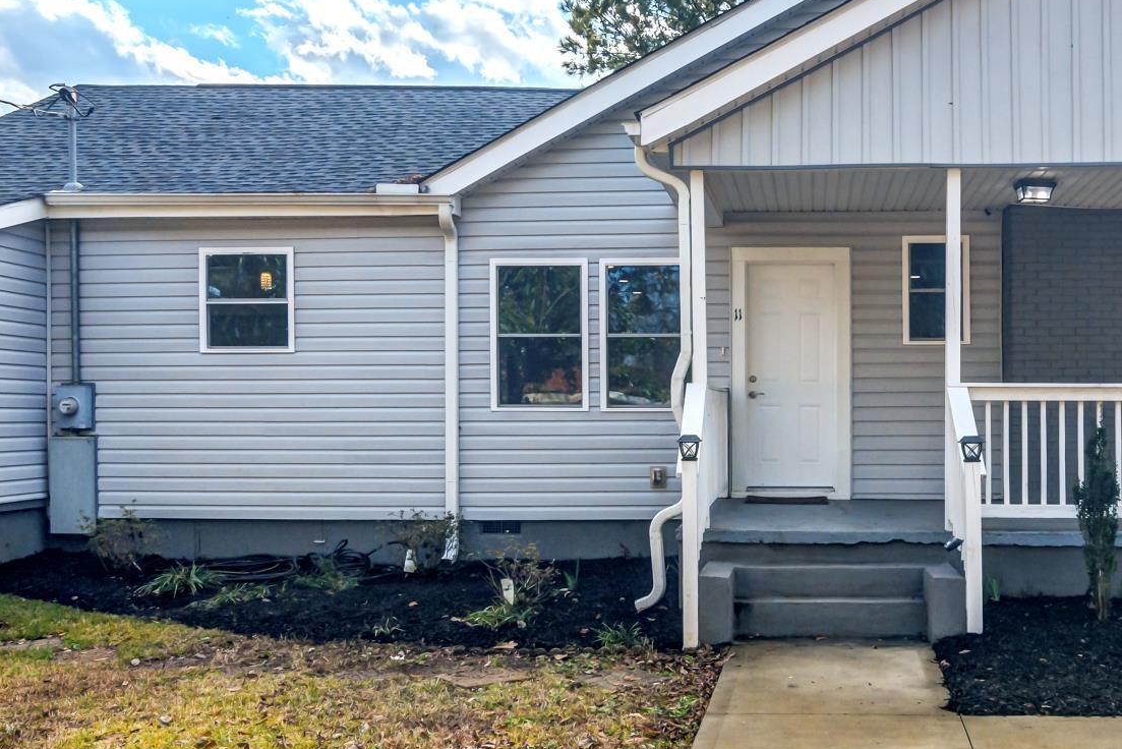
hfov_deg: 63.5
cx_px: 626
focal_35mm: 29
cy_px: 308
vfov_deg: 44.8
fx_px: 904
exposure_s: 1/400
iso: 200
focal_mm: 11
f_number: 7.1
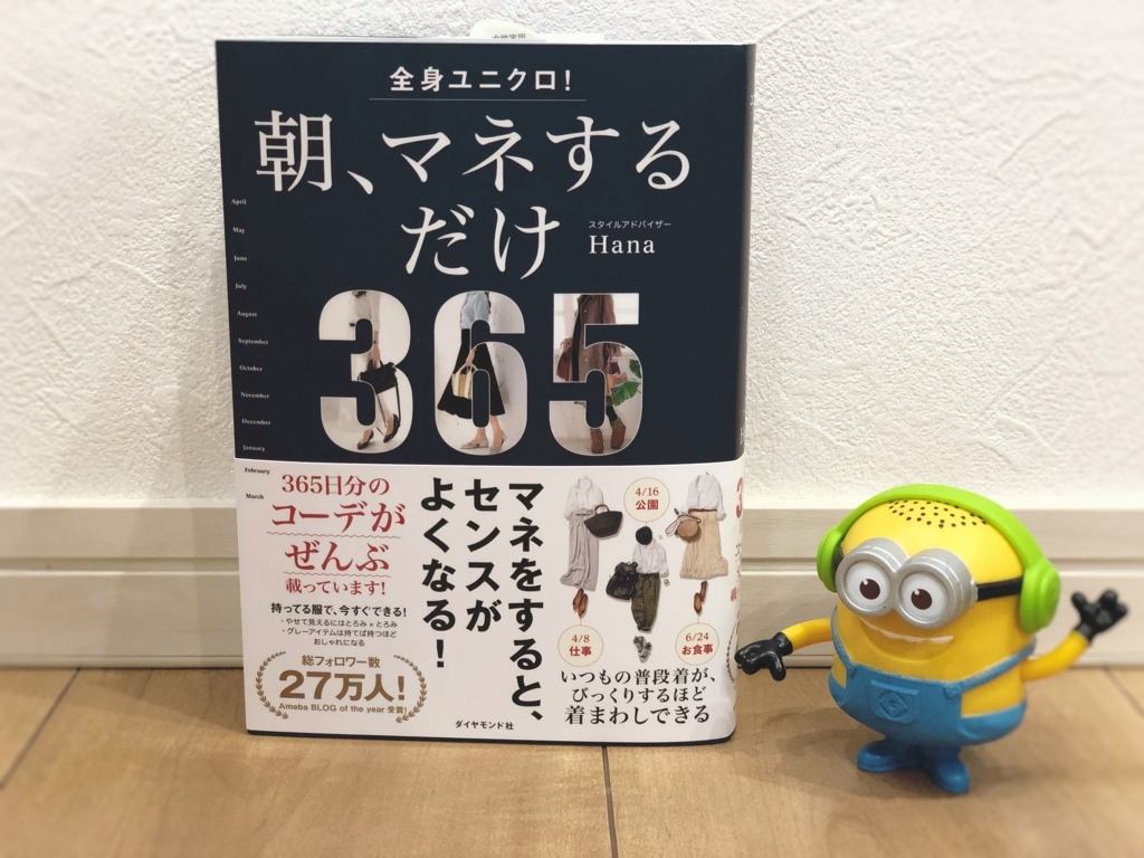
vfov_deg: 28.0
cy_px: 429
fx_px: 1719
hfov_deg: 36.8
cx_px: 572
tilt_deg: -13.0
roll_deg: -0.8
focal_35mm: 52
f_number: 2.4
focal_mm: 6
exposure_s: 1/30
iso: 125
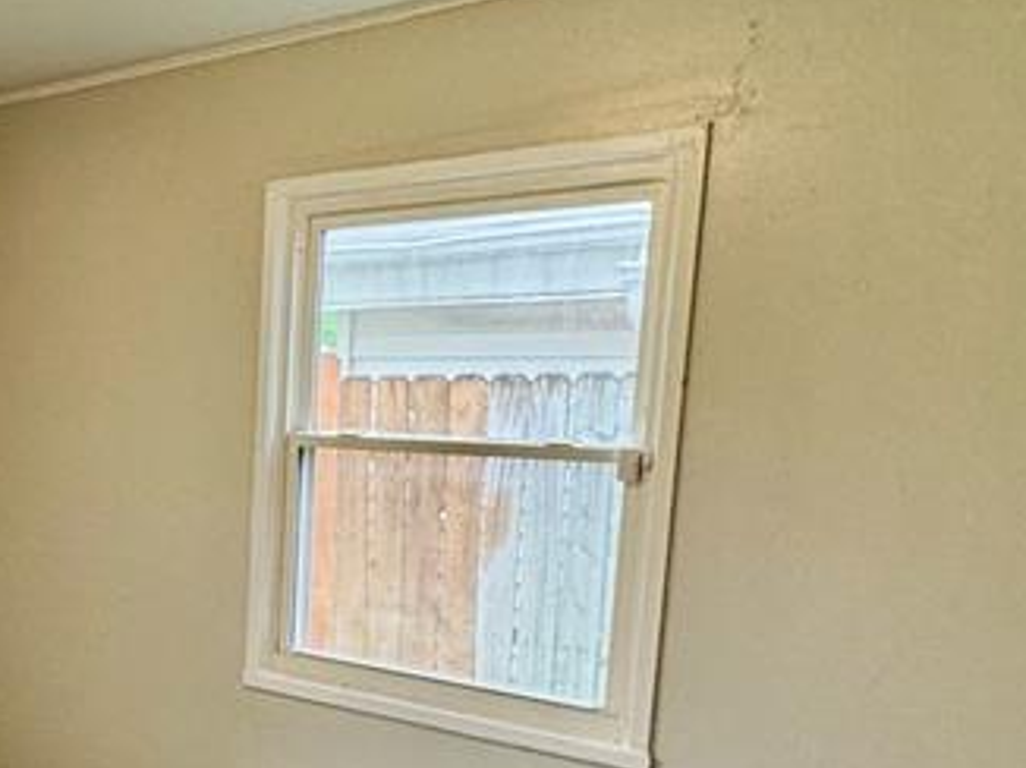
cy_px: 582
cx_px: -66
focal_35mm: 44
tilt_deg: -10.2
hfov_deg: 37.1
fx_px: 1303
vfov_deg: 32.2
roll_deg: -0.6
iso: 160
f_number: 2.2
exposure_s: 1/120
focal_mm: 2.22
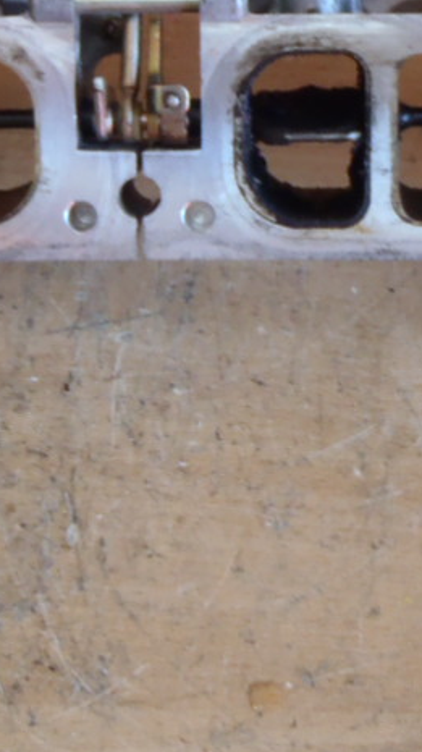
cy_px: 99
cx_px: 173
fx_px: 2272
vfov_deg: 18.5
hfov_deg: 10.6
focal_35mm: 114
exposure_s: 1/20
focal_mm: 6.83
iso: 200
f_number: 4.6
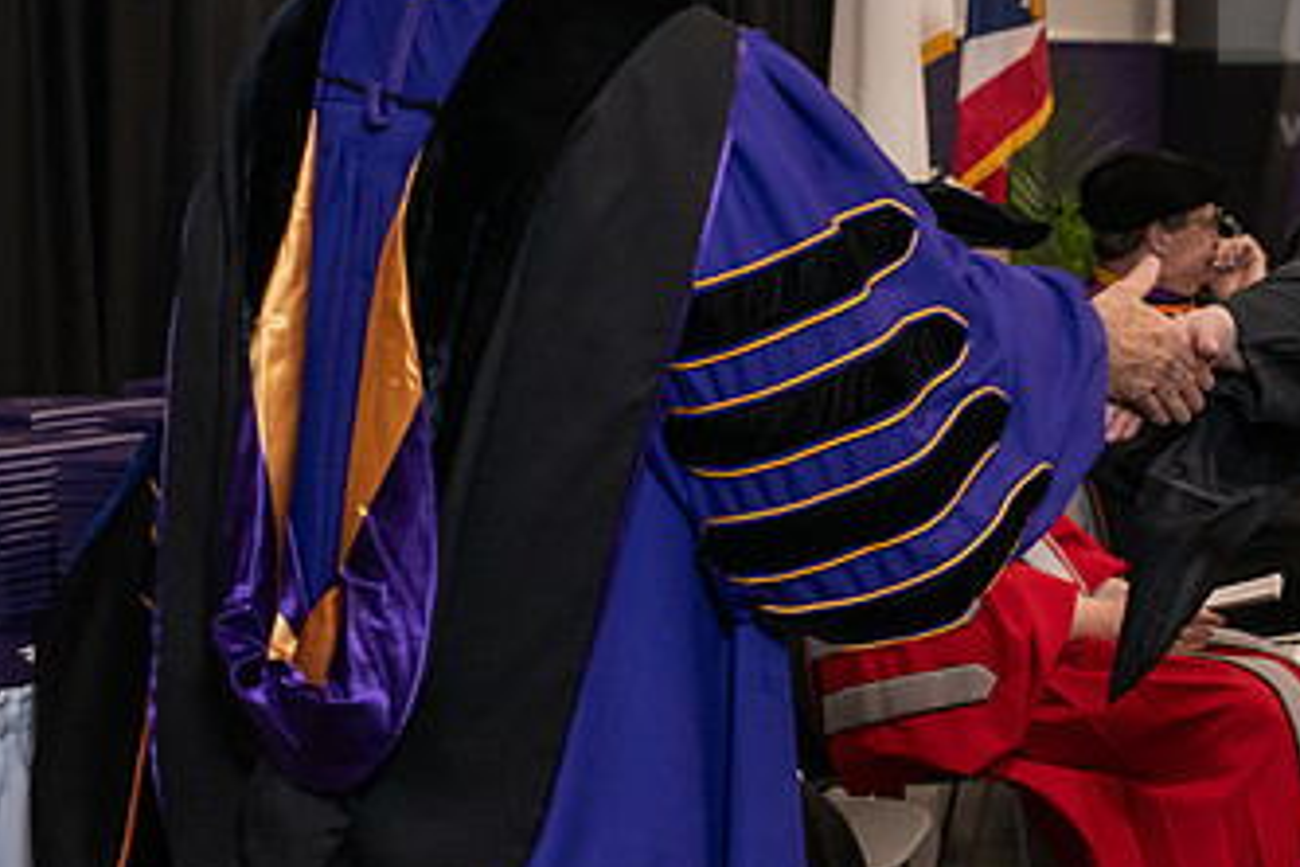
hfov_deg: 18.7
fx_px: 3900
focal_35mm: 108
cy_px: 209
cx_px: 1101
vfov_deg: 12.6
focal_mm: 62
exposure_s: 1/125
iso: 2000
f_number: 5
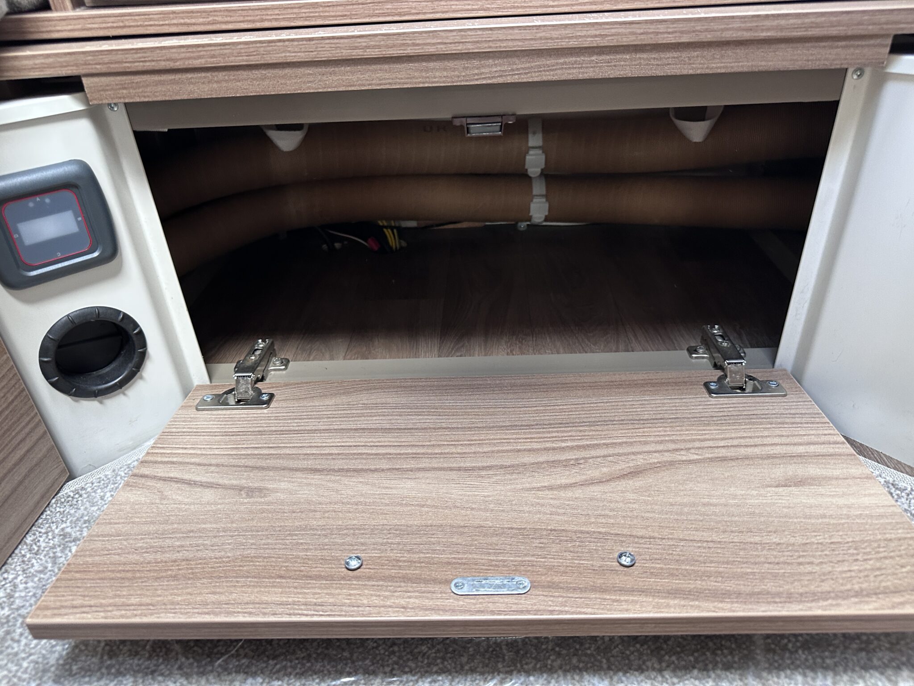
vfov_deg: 56.8
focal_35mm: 24
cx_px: 457
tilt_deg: -30.8
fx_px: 634
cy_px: 343
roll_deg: +3.0
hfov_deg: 71.6
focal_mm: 6.86
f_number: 1.78
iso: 320
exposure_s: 1/60
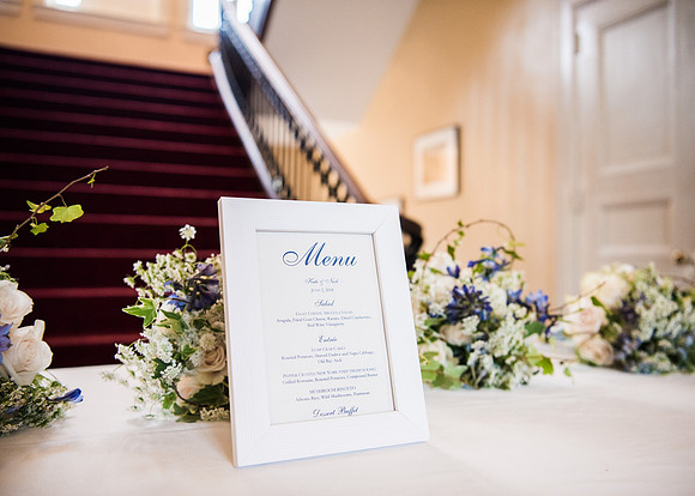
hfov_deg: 55.4
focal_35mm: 34
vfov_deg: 41.1
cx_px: 363
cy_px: 248
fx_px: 661
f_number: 2.8
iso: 1000
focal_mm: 32
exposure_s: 1/125
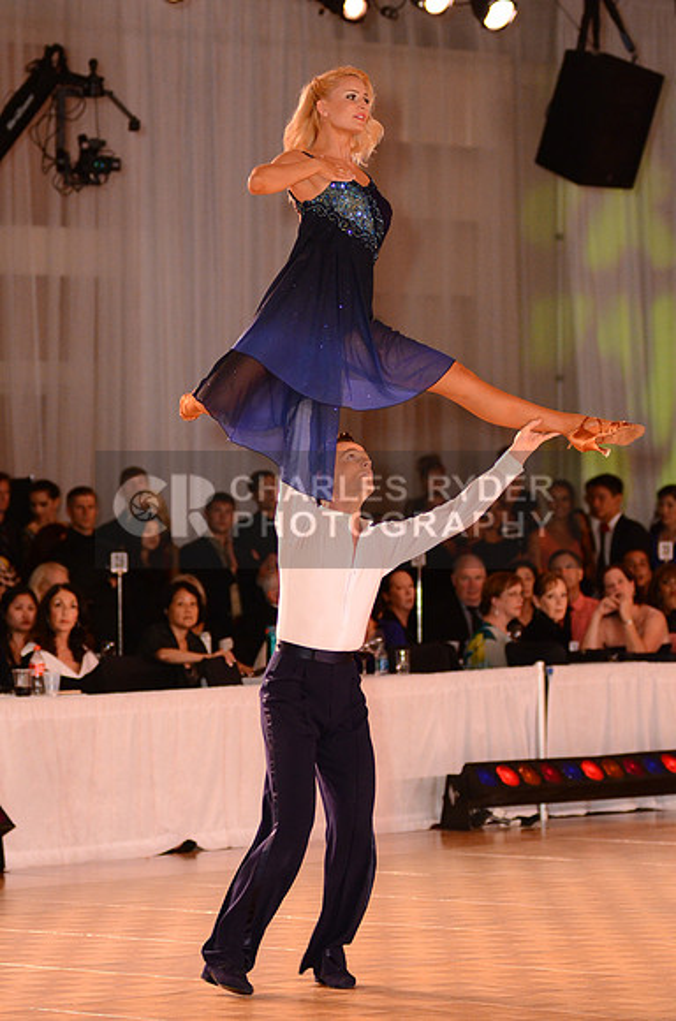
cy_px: 510
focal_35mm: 158
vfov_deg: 13.1
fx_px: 4457
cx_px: 338
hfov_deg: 8.7
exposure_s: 1/200
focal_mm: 105
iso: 2500
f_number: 2.8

-----

▶ **YOUR GOAL**
Reproduce all the records verbatim, excluding images.

▶ **EXERCISE RESULT**
hfov_deg: 63.5
cx_px: 626
focal_35mm: 29
cy_px: 308
vfov_deg: 44.8
fx_px: 904
exposure_s: 1/400
iso: 200
focal_mm: 11
f_number: 7.1
vfov_deg: 28.0
cy_px: 429
fx_px: 1719
hfov_deg: 36.8
cx_px: 572
tilt_deg: -13.0
roll_deg: -0.8
focal_35mm: 52
f_number: 2.4
focal_mm: 6
exposure_s: 1/30
iso: 125
cy_px: 582
cx_px: -66
focal_35mm: 44
tilt_deg: -10.2
hfov_deg: 37.1
fx_px: 1303
vfov_deg: 32.2
roll_deg: -0.6
iso: 160
f_number: 2.2
exposure_s: 1/120
focal_mm: 2.22
cy_px: 99
cx_px: 173
fx_px: 2272
vfov_deg: 18.5
hfov_deg: 10.6
focal_35mm: 114
exposure_s: 1/20
focal_mm: 6.83
iso: 200
f_number: 4.6
hfov_deg: 18.7
fx_px: 3900
focal_35mm: 108
cy_px: 209
cx_px: 1101
vfov_deg: 12.6
focal_mm: 62
exposure_s: 1/125
iso: 2000
f_number: 5
vfov_deg: 56.8
focal_35mm: 24
cx_px: 457
tilt_deg: -30.8
fx_px: 634
cy_px: 343
roll_deg: +3.0
hfov_deg: 71.6
focal_mm: 6.86
f_number: 1.78
iso: 320
exposure_s: 1/60
hfov_deg: 55.4
focal_35mm: 34
vfov_deg: 41.1
cx_px: 363
cy_px: 248
fx_px: 661
f_number: 2.8
iso: 1000
focal_mm: 32
exposure_s: 1/125
cy_px: 510
focal_35mm: 158
vfov_deg: 13.1
fx_px: 4457
cx_px: 338
hfov_deg: 8.7
exposure_s: 1/200
focal_mm: 105
iso: 2500
f_number: 2.8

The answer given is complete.